Paul had no difficulty in combining the duties of performer and manager, thanks to his business background. He brought a wide range of foreign professional entertainers to Finland, including players of unusual instruments, child prodigies, strongmen, magicians and circus artists. He often performed with them as well, effectively converting his concerts into miniature variety shows. The fact that Paul was able to do this not only in cities but in rural areas as well must be a unique achievement, and as such it adds to our knowledge of how international entertainment made landfall in Finland in the late 19th century.
Advent of the chromatic accordion
According to Markku Lepistö, Paul performed the majority of his concerts on a two-row diatonic accordion. He was undoubtedly obliged to rearrange much of his repertoire, simplifying their harmonies and melodies. Towards the end of his career, he acquired a three-row chromatic accordion, which made it easier to perform a more diverse repertoire.

Data excerpt:
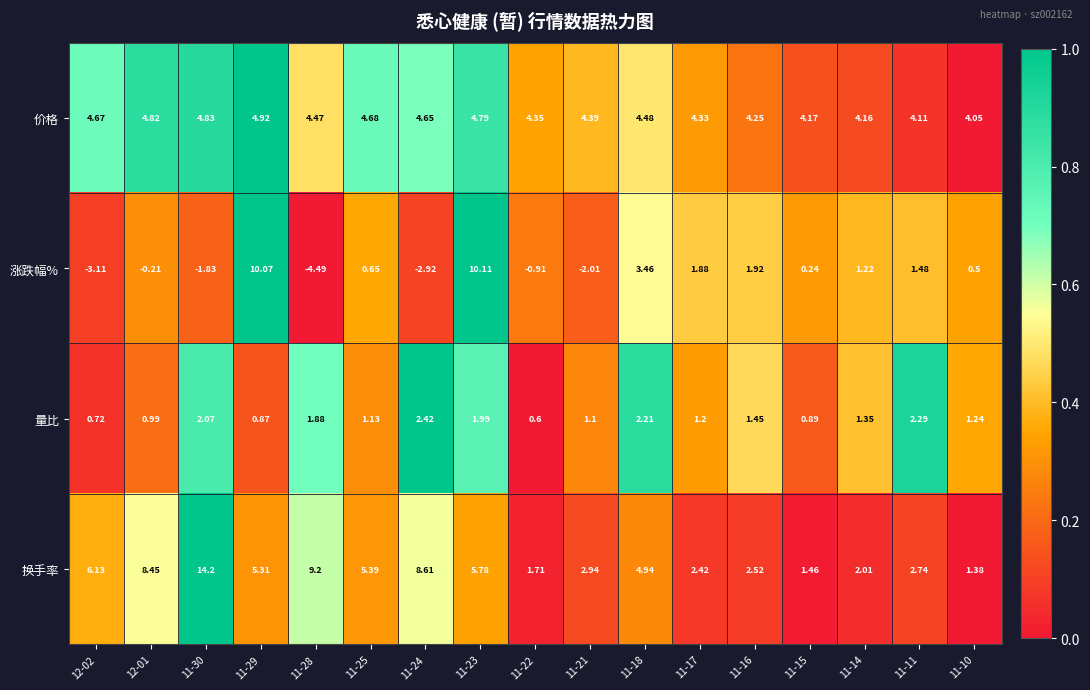

At which category is the sum across all series the highest?

11-23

Your assignment: In the text about Paul's concerts, what instrument did he acquire toward the end of his career?

Exercise response: A three-row chromatic accordion.